PROBLEM: Show all lines below holding the string "Version".

[Records excerpted from a collection]
+++++

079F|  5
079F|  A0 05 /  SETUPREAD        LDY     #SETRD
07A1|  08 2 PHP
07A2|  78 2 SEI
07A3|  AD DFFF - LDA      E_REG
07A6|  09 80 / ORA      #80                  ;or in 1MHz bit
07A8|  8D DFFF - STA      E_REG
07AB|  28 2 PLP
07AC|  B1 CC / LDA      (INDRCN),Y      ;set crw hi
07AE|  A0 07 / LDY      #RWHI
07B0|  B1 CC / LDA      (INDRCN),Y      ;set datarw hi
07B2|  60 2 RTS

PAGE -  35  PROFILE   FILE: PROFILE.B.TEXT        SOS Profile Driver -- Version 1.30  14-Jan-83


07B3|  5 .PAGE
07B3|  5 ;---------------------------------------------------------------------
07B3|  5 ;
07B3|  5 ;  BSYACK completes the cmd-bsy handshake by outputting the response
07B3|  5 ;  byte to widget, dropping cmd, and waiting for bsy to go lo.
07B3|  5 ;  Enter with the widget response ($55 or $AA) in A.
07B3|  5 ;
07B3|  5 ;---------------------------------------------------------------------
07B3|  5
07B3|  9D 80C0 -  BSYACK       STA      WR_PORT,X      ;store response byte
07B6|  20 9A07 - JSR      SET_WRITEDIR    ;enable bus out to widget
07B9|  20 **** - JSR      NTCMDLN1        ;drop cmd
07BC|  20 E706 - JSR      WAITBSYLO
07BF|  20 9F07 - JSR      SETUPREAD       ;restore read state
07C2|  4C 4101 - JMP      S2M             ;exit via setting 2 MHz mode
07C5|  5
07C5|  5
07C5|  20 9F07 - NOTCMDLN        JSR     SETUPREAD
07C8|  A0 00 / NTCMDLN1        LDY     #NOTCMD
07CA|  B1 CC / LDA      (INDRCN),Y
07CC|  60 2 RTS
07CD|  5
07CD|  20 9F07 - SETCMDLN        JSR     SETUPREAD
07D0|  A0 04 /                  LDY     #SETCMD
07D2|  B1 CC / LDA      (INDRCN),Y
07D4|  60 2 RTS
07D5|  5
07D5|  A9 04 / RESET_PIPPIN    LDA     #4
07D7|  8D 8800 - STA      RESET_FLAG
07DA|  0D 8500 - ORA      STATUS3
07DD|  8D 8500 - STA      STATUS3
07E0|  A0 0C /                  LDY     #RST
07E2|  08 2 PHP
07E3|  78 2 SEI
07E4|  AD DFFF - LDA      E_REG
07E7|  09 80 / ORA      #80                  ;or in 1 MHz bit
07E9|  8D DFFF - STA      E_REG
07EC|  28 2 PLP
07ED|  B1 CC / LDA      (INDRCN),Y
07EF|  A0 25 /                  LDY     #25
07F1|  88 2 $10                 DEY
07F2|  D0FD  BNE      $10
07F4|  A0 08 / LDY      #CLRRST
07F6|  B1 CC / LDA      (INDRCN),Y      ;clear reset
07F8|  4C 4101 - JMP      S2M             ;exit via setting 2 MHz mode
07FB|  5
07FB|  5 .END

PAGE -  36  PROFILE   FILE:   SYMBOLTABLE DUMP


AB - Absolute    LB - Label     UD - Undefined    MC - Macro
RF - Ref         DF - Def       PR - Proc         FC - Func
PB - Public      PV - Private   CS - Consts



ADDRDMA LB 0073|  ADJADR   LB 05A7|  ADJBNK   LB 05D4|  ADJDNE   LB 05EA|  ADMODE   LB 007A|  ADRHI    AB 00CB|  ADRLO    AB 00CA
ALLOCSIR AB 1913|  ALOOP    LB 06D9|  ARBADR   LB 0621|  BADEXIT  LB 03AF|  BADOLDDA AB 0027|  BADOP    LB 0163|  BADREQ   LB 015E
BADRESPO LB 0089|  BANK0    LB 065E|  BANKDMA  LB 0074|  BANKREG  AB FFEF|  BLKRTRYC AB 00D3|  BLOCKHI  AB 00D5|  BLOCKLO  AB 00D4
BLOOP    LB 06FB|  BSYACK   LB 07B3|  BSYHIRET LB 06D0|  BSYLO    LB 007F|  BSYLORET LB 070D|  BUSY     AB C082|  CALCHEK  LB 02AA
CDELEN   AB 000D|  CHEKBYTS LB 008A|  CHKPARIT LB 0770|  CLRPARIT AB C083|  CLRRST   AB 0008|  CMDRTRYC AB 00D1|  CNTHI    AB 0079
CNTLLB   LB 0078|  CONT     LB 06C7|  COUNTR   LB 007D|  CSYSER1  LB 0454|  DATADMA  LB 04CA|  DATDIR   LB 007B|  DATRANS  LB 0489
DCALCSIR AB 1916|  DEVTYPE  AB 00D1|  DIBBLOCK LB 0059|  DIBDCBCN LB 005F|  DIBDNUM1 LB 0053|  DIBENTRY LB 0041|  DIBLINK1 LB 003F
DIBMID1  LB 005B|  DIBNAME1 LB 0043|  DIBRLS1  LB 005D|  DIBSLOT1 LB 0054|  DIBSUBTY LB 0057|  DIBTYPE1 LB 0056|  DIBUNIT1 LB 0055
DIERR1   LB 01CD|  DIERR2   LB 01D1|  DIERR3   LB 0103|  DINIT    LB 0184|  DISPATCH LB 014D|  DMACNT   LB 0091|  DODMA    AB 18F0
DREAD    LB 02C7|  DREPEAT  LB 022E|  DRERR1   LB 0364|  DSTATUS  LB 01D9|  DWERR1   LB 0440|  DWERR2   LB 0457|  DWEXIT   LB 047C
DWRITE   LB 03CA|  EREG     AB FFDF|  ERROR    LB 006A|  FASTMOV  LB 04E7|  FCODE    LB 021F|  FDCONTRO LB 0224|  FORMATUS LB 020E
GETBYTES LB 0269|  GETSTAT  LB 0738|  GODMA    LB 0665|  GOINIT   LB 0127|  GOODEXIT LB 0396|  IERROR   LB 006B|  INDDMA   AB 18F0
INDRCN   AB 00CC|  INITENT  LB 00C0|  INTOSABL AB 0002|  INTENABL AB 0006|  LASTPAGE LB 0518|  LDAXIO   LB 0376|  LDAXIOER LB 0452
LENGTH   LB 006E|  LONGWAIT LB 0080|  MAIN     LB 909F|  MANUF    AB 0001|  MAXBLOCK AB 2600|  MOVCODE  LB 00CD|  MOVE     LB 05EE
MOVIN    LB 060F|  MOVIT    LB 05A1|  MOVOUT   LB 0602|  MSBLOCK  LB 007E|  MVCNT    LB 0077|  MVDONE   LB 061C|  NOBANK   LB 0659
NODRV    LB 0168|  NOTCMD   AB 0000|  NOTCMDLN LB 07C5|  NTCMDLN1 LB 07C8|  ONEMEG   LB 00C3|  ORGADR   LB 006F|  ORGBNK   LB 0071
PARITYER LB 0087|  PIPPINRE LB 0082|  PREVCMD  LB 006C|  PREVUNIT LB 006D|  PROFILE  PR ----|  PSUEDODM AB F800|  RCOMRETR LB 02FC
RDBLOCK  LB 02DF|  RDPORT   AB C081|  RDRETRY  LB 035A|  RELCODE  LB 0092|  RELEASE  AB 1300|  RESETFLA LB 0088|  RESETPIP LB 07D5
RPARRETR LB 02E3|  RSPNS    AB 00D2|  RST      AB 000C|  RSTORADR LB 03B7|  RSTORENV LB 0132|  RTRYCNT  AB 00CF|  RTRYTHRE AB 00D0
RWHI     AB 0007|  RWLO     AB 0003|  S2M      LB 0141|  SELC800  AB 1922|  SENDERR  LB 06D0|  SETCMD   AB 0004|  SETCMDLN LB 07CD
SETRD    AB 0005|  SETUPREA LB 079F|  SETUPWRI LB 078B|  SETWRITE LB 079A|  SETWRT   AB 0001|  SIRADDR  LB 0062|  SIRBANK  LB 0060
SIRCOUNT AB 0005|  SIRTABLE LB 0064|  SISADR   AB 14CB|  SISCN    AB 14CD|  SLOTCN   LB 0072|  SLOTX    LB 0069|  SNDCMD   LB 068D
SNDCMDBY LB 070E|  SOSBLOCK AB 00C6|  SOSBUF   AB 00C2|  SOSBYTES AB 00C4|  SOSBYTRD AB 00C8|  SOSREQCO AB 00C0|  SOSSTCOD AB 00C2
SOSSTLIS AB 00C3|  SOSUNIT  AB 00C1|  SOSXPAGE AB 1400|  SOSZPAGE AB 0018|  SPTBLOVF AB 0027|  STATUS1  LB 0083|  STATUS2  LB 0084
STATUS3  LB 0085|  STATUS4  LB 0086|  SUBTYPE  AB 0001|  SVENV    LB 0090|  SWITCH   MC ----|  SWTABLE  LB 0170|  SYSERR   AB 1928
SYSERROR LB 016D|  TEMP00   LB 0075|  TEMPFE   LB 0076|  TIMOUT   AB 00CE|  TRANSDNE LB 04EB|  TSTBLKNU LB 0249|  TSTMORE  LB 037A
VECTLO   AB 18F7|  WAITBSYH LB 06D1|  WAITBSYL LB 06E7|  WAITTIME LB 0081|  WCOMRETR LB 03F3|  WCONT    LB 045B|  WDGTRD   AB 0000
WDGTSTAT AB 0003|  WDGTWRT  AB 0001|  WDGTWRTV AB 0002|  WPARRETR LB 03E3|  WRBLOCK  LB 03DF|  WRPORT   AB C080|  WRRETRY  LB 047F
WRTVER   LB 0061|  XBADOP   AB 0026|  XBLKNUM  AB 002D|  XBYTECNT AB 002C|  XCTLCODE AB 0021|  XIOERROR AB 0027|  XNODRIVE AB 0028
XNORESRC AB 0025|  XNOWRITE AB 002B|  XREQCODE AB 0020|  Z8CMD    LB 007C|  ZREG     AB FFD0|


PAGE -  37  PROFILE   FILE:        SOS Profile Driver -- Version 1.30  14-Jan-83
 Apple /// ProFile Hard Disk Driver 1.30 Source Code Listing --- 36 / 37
+++++
ANSWER TO THE PROBLEM:
PAGE -  35  PROFILE   FILE: PROFILE.B.TEXT        SOS Profile Driver -- Version 1.30  14-Jan-83
PAGE -  37  PROFILE   FILE:        SOS Profile Driver -- Version 1.30  14-Jan-83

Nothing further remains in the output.